▶ QUOTED TEXT
* * * * *
United States v. Gemma
2016 U.S. App. LEXIS 5852
| 1st Cir. | 2016Background
- Michael Gemma was stopped by Massachusetts State Police driving with a minor passenger (A.L.); troopers discovered texts and later learned A.L. was 16 and a runaway from DCF.
- Trooper Morris retrieved A.L.’s cell phone (with her permission) at the roadside; texts suggested prostitution; Gemma and A.L. were arrested and taken to the barracks.
- Gemma was indicted on two federal counts: sex trafficking under 18 U.S.C. § 1591(a) (two theories: force/fraud/coercion and child sex trafficking) and transporting a minor to engage in prostitution under 18 U.S.C. § 2423(a).
- Pretrial, the district court suppressed some vehicle-search observations but admitted A.L.’s phone and its contents (finding consent/community-caretaking justification); Gemma moved unsuccessfully for additional DCF records and later to exclude the phone evidence.
- At trial the government proved Gemma posted ads and transported A.L.; jury convicted on both counts and on both § 1591 theories; Gemma appealed multiple rulings.
* * * * *
▶ INFORMATION PROVIDED
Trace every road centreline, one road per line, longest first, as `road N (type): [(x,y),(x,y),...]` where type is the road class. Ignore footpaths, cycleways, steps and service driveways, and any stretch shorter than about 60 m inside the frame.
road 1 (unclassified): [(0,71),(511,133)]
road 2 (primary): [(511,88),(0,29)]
* * * * *
▶ GOAL 1
In the case summary, under which statute was Gemma charged with transporting a minor to engage in prostitution?
▶ GOAL 2
Write out the case summary's wording from "- Trooper Morris" up to and including "to the barracks.".

▶ COMPLETE ANSWER 1
18 U.S.C. § 2423(a)

▶ COMPLETE ANSWER 2
- Trooper Morris retrieved A.L.’s cell phone (with her permission) at the roadside; texts suggested prostitution; Gemma and A.L. were arrested and taken to the barracks.